There’s strong reason to expect this philosophy will keep delivering results, just as it has across many other domains:
- Democracy functions as an ensemble of representatives, who in turn each represent an ensemble of their constituents (at least in principle). It’s imperfect, but still the most effective governance system we’ve devised so far.
- Medical diagnoses become more accurate with multiple evaluations. Weaving together interpretations from several radiologists, pathologists, or specialists reliably lowers the rate of misdiagnosis. Each clinician may spot unique patterns or rare edge cases, and their collective assessment proves more dependable than any single opinion.
- Even stock markets act as an ensemble of predictions about the future. While market movements historically haven’t mattered to most people directly, prediction markets and forecasting platforms are shifting that reality.

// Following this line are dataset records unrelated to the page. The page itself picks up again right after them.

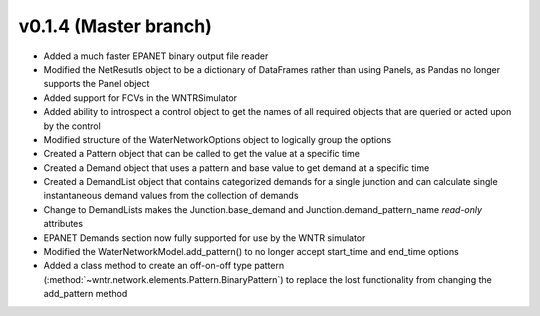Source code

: .. _whatsnew_0140:

v0.1.4 (Master branch)
---------------------------------------------------

* Added a much faster EPANET binary output file reader
* Modified the NetResutls object to be a dictionary of DataFrames rather than using Panels, as 
  Pandas no longer supports the Panel object
* Added support for FCVs in the WNTRSimulator
* Added ability to introspect a control object to get the names of all required objects that are 
  queried or acted upon by the control
* Modified structure of the WaterNetworkOptions object to logically group the options
* Created a Pattern object that can be called to get the value at a specific time
* Created a Demand object that uses a pattern and base value to get demand at a specific time
* Created a DemandList object that contains categorized demands for a single junction and can 
  calculate single instantaneous demand values from the collection of demands
* Change to DemandLists makes the Junction.base_demand and Junction.demand_pattern_name *read-only*
  attributes
* EPANET Demands section now fully supported for use by the WNTR simulator
* Modified the WaterNetworkModel.add_pattern() to no longer accept start_time and end_time options
* Added a class method to create an off-on-off type pattern (:method:`~wntr.network.elements.Pattern.BinaryPattern`)
  to replace the lost functionality from changing the add_pattern method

- In Claude Code’s February 2026 release, Anthropic rolled out collaborative “agent teams” where several Claude instances tackle tasks together, coordinating through shared task lists and direct peer communication. xAI takes a parallel multi-agent approach with Grok 4 Heavy/Grok 4.20, where autonomous agents run independently and “cross-check” each other’s outputs before arriving at a consensus answer.
It seems teamwork really is the winning formula. Stacking ensembles of ensembles appears again and again in the most successful systems humanity has engineered—and machine learning is no different. In the era of artificial intelligence, expanding this strategy won’t be optional—it’ll be essential.